Hired away from TCU during the offseason to serve as offensive coordinator under
David Beaty for the Kansas football team, Doug Meacham has a story he can tell any player bummed about undergoing a position switch.
A native of Arlington, Texas, and a linebacker in high school, Meacham played for Oklahoma State. He quickly was changed from linebacker to tight end as a freshman and then the next year was told he was moving to guard. That didn’t sound too good to him so he made the first step toward what he figured would be a path out the door.
“I almost quit,” Meacham said. “I never played guard. I didn’t know what guard was, called my dad and asked him what was the procedure to fill out an application go to General Motors to work with him. It was a bad day, but it worked out. I started three years and had fun.”
Meacham, 52, doesn’t look like an offensive lineman. Even after he forced himself to eat to gain weight, he topped out at “260, 265,” small for a guard, even by that era’s standards.
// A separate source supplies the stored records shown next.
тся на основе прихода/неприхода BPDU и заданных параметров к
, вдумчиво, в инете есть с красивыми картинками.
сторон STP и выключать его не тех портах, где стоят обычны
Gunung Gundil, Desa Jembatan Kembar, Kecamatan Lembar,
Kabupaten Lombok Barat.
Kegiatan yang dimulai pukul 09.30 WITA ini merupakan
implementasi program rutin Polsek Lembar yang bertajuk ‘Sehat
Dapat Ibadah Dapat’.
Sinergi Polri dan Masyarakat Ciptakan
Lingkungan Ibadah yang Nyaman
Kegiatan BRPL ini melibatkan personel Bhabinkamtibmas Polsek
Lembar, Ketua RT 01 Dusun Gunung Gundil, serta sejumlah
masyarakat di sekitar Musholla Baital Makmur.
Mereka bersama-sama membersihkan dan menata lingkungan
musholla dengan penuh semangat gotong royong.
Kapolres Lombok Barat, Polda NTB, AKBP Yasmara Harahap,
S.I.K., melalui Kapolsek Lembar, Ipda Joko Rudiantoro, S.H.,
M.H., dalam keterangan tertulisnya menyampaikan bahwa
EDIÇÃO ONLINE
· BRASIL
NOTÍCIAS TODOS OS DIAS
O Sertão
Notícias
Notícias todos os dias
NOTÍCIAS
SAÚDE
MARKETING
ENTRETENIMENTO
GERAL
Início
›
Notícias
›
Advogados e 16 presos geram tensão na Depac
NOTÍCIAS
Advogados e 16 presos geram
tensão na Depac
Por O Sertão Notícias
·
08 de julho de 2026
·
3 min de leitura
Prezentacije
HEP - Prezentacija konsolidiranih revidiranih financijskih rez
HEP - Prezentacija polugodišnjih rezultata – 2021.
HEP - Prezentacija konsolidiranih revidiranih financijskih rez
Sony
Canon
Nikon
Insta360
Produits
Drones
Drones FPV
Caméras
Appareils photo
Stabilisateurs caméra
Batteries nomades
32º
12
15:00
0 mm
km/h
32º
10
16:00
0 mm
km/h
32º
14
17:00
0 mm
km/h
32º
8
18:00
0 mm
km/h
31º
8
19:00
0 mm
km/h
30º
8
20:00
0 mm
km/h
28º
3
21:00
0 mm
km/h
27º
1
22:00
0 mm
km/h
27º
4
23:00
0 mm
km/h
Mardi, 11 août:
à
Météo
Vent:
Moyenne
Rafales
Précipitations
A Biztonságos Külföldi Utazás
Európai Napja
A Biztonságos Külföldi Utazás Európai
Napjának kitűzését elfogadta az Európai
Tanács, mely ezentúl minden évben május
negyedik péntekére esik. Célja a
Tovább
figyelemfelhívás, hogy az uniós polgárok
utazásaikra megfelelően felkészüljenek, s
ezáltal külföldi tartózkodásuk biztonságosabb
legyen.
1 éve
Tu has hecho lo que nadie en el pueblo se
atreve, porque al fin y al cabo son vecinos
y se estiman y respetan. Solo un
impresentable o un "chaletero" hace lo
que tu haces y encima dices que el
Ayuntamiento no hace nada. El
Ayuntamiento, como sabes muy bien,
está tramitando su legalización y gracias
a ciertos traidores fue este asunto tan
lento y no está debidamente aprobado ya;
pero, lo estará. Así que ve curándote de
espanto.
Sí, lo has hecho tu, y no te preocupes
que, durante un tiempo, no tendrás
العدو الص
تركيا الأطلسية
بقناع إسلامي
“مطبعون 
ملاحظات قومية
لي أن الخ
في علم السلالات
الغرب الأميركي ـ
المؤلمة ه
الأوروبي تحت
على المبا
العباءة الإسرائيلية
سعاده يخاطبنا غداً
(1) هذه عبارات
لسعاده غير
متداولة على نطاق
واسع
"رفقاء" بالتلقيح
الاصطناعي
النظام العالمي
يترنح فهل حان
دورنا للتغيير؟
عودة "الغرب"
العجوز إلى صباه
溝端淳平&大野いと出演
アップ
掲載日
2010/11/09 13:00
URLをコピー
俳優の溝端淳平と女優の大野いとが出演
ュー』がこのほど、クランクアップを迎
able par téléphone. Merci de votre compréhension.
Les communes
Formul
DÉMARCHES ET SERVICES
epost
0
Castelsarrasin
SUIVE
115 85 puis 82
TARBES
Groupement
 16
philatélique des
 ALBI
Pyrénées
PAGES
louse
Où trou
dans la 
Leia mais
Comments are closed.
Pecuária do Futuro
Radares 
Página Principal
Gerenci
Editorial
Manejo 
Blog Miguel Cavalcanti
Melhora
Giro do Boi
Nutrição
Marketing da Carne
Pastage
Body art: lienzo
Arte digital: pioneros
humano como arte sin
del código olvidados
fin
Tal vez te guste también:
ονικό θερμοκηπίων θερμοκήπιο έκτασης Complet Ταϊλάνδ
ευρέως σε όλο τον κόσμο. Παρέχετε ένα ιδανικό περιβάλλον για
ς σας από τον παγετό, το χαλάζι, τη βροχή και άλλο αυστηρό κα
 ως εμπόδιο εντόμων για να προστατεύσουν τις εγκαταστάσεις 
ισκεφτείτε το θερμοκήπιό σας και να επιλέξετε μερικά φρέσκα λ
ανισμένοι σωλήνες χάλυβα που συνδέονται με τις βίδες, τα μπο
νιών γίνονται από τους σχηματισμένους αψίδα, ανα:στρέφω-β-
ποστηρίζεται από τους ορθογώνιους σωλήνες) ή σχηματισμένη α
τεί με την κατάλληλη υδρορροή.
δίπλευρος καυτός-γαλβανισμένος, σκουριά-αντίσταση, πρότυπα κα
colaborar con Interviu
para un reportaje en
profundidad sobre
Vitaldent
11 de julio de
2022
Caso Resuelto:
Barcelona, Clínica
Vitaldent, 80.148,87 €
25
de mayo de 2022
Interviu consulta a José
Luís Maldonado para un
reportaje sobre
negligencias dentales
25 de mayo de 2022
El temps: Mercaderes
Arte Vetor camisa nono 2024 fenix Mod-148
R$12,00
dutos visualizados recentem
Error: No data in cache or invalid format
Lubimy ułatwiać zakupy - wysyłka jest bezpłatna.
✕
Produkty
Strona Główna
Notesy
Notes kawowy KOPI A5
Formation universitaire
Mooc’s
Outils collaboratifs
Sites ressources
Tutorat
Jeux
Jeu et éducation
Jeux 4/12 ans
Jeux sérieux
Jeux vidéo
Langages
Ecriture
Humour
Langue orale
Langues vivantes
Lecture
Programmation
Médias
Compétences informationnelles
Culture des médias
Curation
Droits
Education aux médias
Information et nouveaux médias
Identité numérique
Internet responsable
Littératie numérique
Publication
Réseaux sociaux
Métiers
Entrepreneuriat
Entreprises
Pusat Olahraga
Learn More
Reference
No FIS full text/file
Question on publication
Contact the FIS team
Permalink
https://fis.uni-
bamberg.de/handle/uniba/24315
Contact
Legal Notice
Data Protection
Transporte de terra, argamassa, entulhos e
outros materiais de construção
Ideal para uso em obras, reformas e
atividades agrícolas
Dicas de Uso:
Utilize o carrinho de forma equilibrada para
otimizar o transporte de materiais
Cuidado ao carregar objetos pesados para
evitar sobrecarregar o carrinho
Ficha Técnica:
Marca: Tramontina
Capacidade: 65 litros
“We didn’t have to be very good up front because we had two Hall of Famers back there,” Meacham said. “We just had to know the snap count and get out of the way and it kind of worked out.”
Meacham blocked for Barry Sanders and Thurman Thomas.
“Someone asked me what are you going to do now that Thurman Thomas graduated,” he said. “I said, ‘The guy behind him’s better.’ They were like, ‘No, he’s not.’ Then the next year Barry took the opening kickoff 100 yards for a touchdown.”
Playing second fiddle to Thomas as a freshman (325 yards rushing) and sophomore (603), Sanders rushed for 2,628 yards and 37 touchdowns as a junior, won the Heisman Trophy and went to the NFL.
Despite retiring early, Sanders ranks third in all-time NFL rushing yards with 15,269 and Thomas ranks 15th (12,074).
Meacham, 60 pounds lighter than during his playing days, had a jump-start in returning to his natural weight after graduating from Oklahoma State.
“I went to work in a grain elevator right out of college in the summer during the wheat harvest because I didn’t have any money,” Meacham said. “I was going to work at NEO (Northeast Oklahoma) as a grad assistant with my roommate who was from Apache, Oklahoma. So I went back home with him and dumped wheat for a couple of months and lost about 30 pounds in a month. We were working 100-some hours a week, almost died. It was awful.”
Meacham’s receivers won’t have any trouble keeping weight off. He said that in a typical padded workout they run “five to six miles in one practice.”
Four different quarterbacks throw passes on every route, so that four receivers catch a ball on every play. And since receivers don’t jog, they basically sprint most of that “five to six miles in one practice.”
No way the 2017 team doesn’t have its most exciting season since Todd Reesing headed back home to Texas.